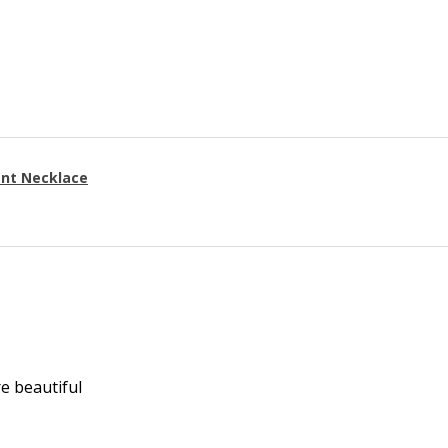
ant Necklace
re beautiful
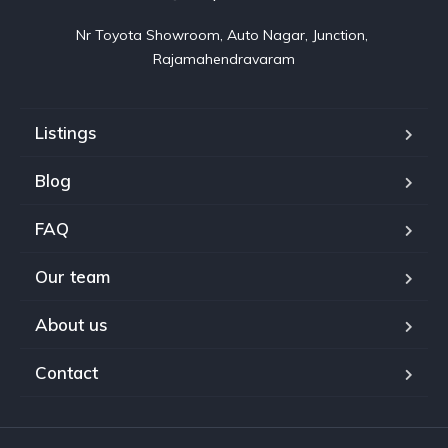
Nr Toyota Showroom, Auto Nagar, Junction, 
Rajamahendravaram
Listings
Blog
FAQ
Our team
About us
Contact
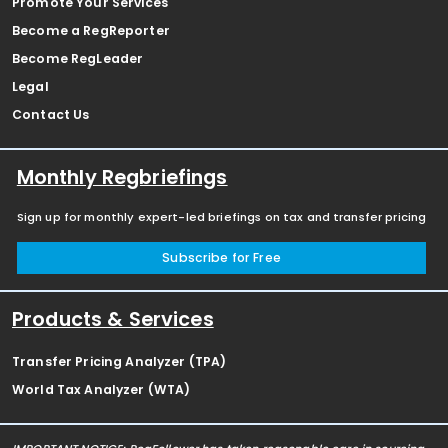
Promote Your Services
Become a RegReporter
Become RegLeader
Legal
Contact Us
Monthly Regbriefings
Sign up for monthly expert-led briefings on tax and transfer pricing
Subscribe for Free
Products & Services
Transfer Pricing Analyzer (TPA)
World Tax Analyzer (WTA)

--

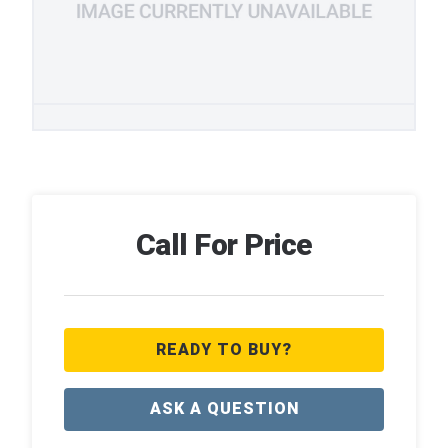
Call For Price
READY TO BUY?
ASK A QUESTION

• WHAT TO PRODUCE
Look above for the line with "ant Necklace", then give again exactly every line from there through the line with "Subscribe for Free", skipping the pictures.

• ANSWER TO THIS TASK
ant Necklace
re beautiful
Nr Toyota Showroom, Auto Nagar, Junction, 
Rajamahendravaram
Listings
Blog
FAQ
Our team
About us
Contact
Promote Your Services
Become a RegReporter
Become RegLeader
Legal
Contact Us
Monthly Regbriefings
Sign up for monthly expert-led briefings on tax and transfer pricing
Subscribe for Free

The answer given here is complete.